Dr Freelander interjecting—
Mr RAMSEY: I think the learned member on the other side is incorrect, let me say. What we need to do is make a change. This legislation today is a small step in trying to do other things.
I’ve also been championing a proposal—a rural and remote medical academy, to be based around a number of centres in Australia that will train doctors for the remote areas in combination with the RFDS, with the Aboriginal doctor workforce and with the University of Adelaide. I hope we can find our way, as a government, to funding a number of these positions. One such academy in my electorate would be at a place called Port Augusta. Although Port Augusta has a population of 14,000 people and services a larger area, even areas like that don’t have enough doctors. In Port Lincoln—I don’t know how many House of Representatives members have been to Port Lincoln, but it’s a very attractive community on a beautiful harbour and it’s got a lot going for it—even there we struggle to attract doctors to regional areas. It’s got a good hospital—a lot going for it.

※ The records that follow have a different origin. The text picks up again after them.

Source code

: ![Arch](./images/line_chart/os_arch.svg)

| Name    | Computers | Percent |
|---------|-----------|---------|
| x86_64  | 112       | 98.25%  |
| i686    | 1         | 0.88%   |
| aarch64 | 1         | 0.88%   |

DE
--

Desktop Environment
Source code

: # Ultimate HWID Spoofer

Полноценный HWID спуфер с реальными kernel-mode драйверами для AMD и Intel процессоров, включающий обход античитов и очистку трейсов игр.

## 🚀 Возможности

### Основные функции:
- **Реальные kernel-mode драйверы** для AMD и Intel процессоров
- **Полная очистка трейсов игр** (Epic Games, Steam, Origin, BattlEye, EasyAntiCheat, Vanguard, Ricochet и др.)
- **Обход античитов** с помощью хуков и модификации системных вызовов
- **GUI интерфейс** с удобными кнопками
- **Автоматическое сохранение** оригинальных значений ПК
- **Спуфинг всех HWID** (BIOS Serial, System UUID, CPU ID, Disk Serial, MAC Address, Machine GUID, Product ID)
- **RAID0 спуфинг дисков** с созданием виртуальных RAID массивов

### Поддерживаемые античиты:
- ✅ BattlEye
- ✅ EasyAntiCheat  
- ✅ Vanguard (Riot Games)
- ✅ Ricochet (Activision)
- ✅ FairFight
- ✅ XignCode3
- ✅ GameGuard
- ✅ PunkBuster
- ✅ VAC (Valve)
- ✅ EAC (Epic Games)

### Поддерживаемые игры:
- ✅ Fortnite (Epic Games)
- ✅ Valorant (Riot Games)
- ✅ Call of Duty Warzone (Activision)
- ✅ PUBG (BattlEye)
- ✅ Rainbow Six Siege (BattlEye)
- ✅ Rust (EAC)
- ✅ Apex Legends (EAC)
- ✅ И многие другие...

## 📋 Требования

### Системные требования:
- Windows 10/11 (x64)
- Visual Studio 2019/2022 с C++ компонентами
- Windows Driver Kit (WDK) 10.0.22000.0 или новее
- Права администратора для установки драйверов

This legislation today helps. It’s another program. As I said, it won’t be a silver bullet. As a parliament we need to make an absolute commitment to rural and regional people that this imbalance in health services in Australia is not going to continue, that we’re going to do something fair dinkum about fixing it. I don’t think we can do something fair dinkum about fixing it unless we tread on a few toes. We’ve been dangling carrots in front of people for a long, long time. I think we’re going to have to take a bit of stick. If that’s what it requires then I think that’s what’s required. But we certainly do owe it to that constituency to provide a better service than they’re getting at the moment.